Providence Art Club, this fun building is slightly of balance and is the first thing you see at this Square. It's a club created by the tight-knit artist and collector community. It gives them a space to congregate, create and display their art. Fun fact: it's the second oldest Art Club in the country. The club occupies 4 Buildings but the on on the picture is the most interesting to me. The flour-de-lys Style and colour make it worthy of an Art Club. H.P. Lovecraft however found it revolting and set his horror story "The Call of Cthulhu" ( 1926) there.

Providences other creative side is the Rhode Islands School of Design, and is housed in one beautiful Building.

Roger Williams, founder of Providence, cast out of Massachusetts for his "new and dangerous ideas" . He was a strong believer in religious freedom and the separation between State and Church.

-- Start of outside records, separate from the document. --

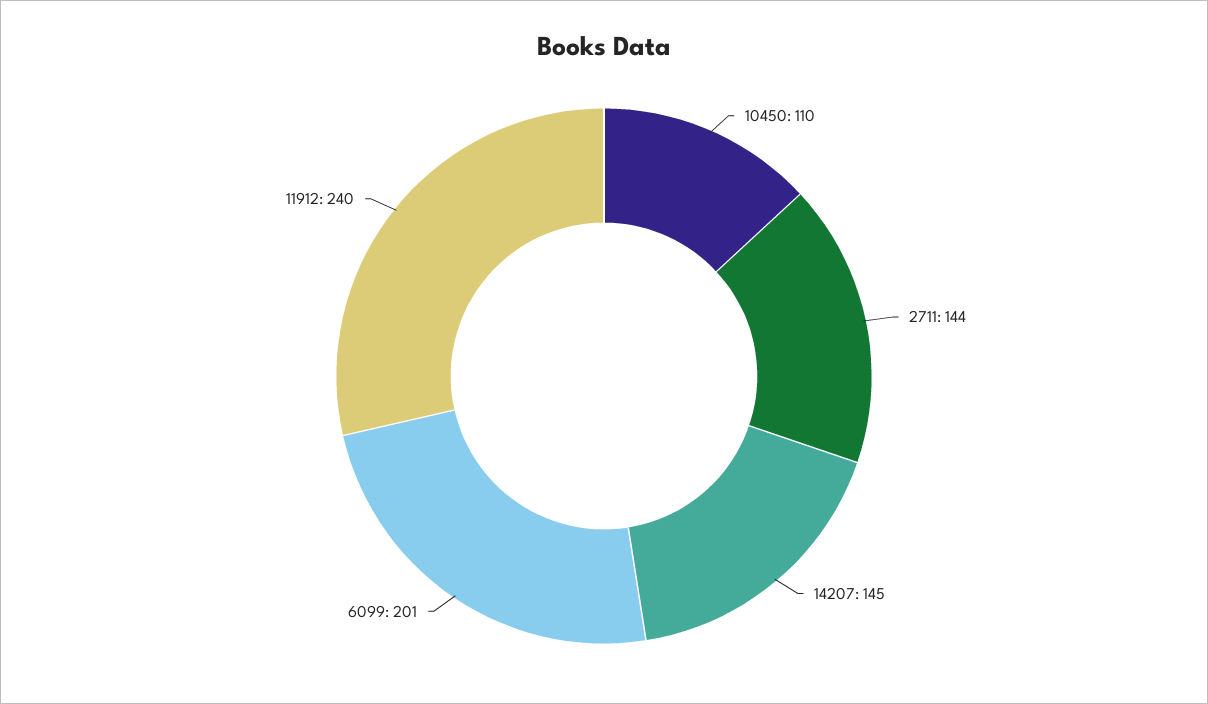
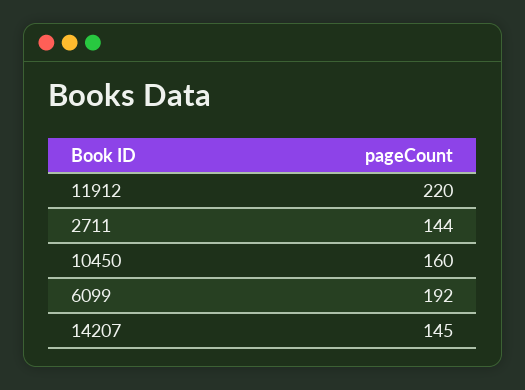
  {
-   "10450": 110,
+   "10450": 160,
    "2711": 144,
    "14207": 145,
-   "6099": 201,
+   "6099": 192,
-   "11912": 240
+   "11912": 220
  }

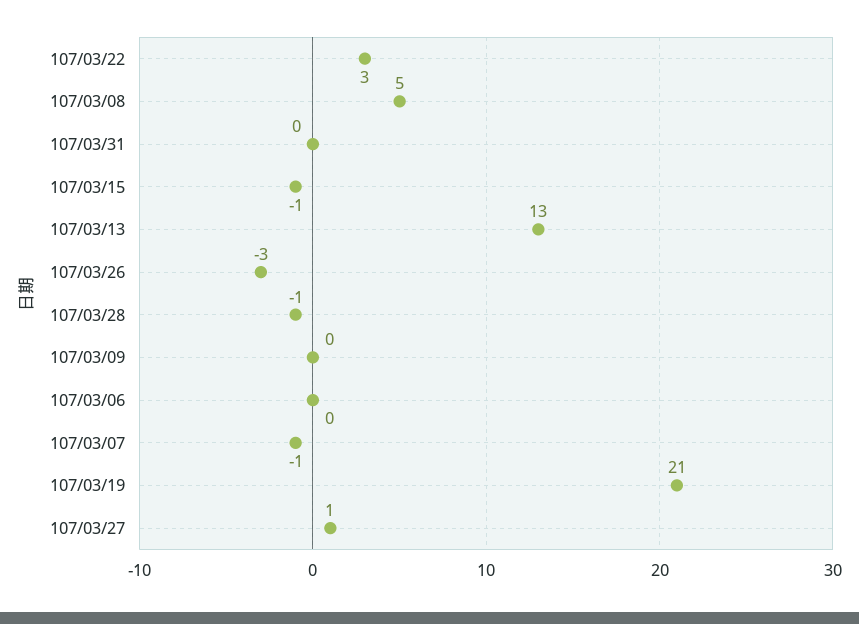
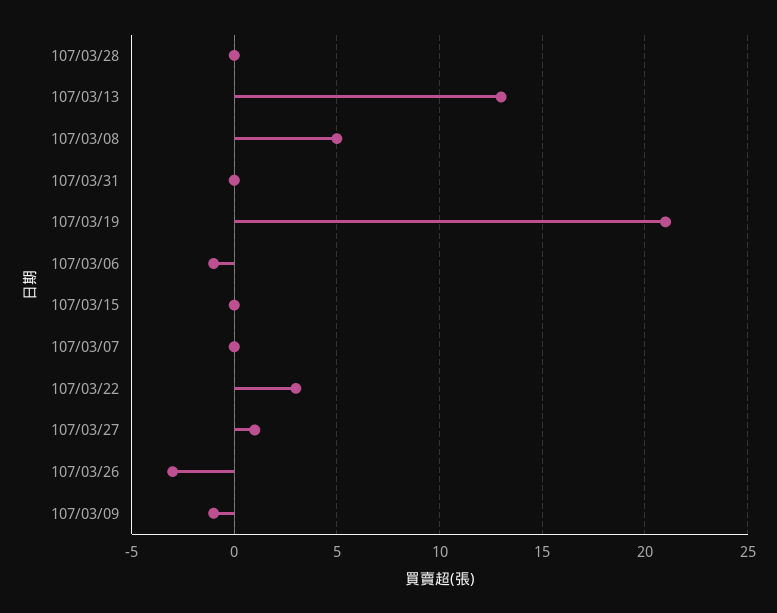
  {
    "107/03/22": 3,
    "107/03/08": 5,
    "107/03/31": 0,
-   "107/03/15": -1,
+   "107/03/15": 0,
    "107/03/13": 13,
    "107/03/26": -3,
-   "107/03/28": -1,
+   "107/03/28": 0,
-   "107/03/09": 0,
+   "107/03/09": -1,
-   "107/03/06": 0,
+   "107/03/06": -1,
-   "107/03/07": -1,
+   "107/03/07": 0,
    "107/03/19": 21,
    "107/03/27": 1
  }

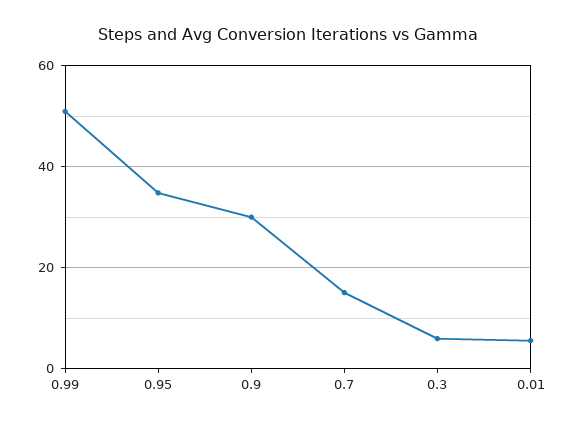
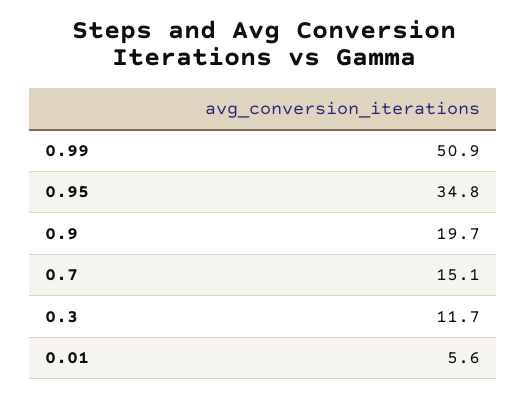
  {
    "0.99": 50.9,
    "0.95": 34.8,
-   "0.9": 30,
+   "0.9": 19.7,
    "0.7": 15.1,
-   "0.3": 6,
+   "0.3": 11.7,
    "0.01": 5.6
  }

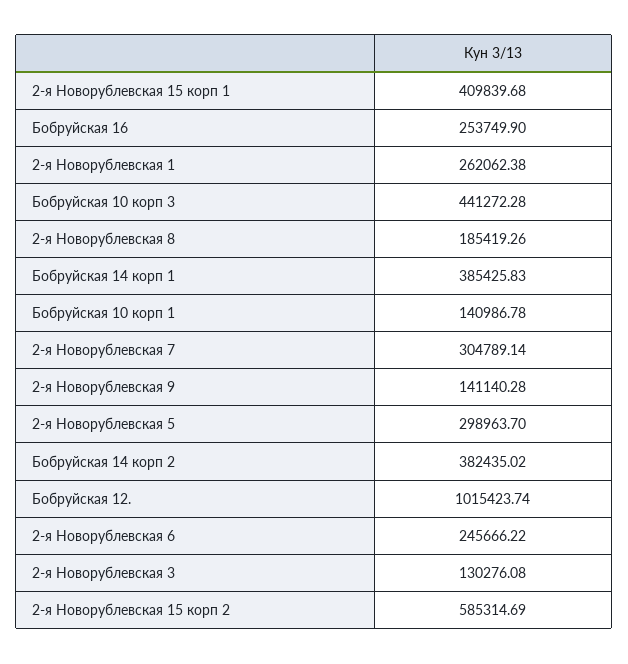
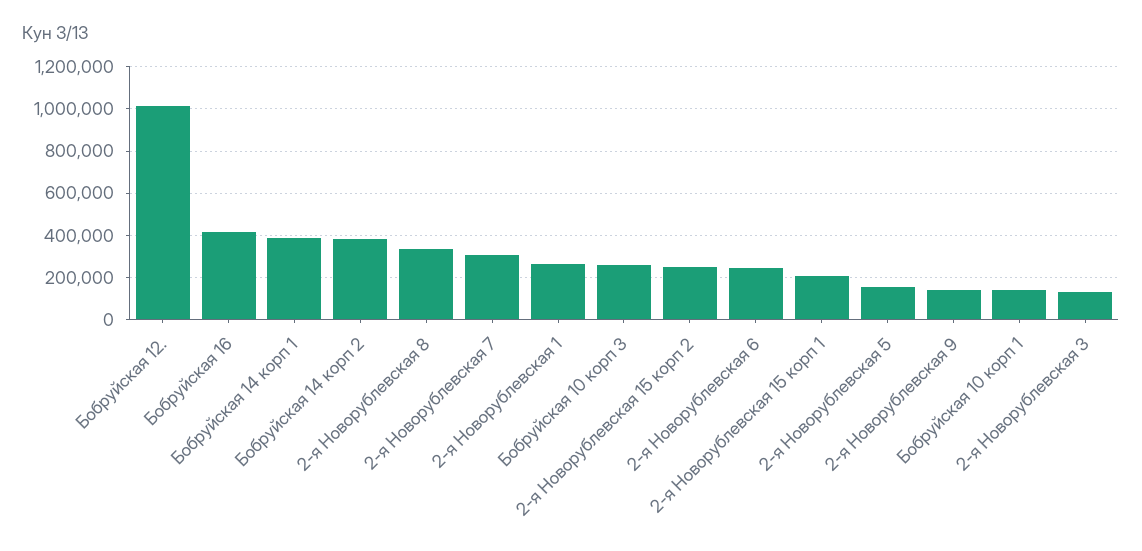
  {
-   "2-я Новорублевская 15 корп 1": 409839.68,
+   "2-я Новорублевская 15 корп 1": 200000,
-   "Бобруйская 16": 253749.9,
+   "Бобруйская 16": 400000,
    "2-я Новорублевская 1": 262062.38,
-   "Бобруйская 10 корп 3": 441272.28,
+   "Бобруйская 10 корп 3": 250000,
-   "2-я Новорублевская 8": 185419.26,
+   "2-я Новорублевская 8": 350000,
    "Бобруйская 14 корп 1": 385425.83,
    "Бобруйская 10 корп 1": 140986.78,
    "2-я Новорублевская 7": 304789.14,
    "2-я Новорублевская 9": 141140.28,
-   "2-я Новорублевская 5": 298963.7,
+   "2-я Новорублевская 5": 150000,
    "Бобруйская 14 корп 2": 382435.02,
    "Бобруйская 12.": 1015423.74,
    "2-я Новорублевская 6": 245666.22,
    "2-я Новорублевская 3": 130276.08,
-   "2-я Новорублевская 15 корп 2": 585314.69
+   "2-я Новорублевская 15 корп 2": 250000
  }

He received the land to found Providence from the Narragansett Indians that settled in that area. They gave him winter camp after he left Boston to find new land to settle.As far as I learned he lived in good relations with the natives and was a student of Native American languages. His wish was to build a community where a person could think, worshipping act in accordance with their own conscience without fear of persecution by the government. This spiritual and intellectual paradise to some was considered a hotbed of heresy to others. Rhode Island was in the midst of states that prosecuted this kind of thinking. Just a few hours north people were being hung for this mindset.

Roger Williams

The Rhode Island State House, on Capitol Hill, was build by the Architect Firm of McKim, Mead and White who also build the Boston Library and renovated the White House (1902). It seems to me that the smallest State has something to compensate... The self supporting Dome is the 4th largest in the world after St. Peter's Basilica, the Taj Mahal and the Minnesota State Capitol. On the top of the Dome is a gold Stature called Hope. The Independent Man represents freedom and independence and alludes to the independent spirit which led Roger Williams to settle and establish Providence and later Rhode Island.

State House

I found this curious adornment on a Building, maybe a homage on Providnce's sea merchant days?

The oldest (1828) indoor mall in America. Housing a locally owned coffee shop, a P.H. Lovecraft bookshop, a Vintage shop and maybe 2 or 3 more.

I walked all day and enjoyed myself immensely. In the evening I met up with Matt and some more for dinner. On the way there a sketchy character stopped us and offered us cockles fresh from the boat. Did not expect that. More Adventures await me tomorrow.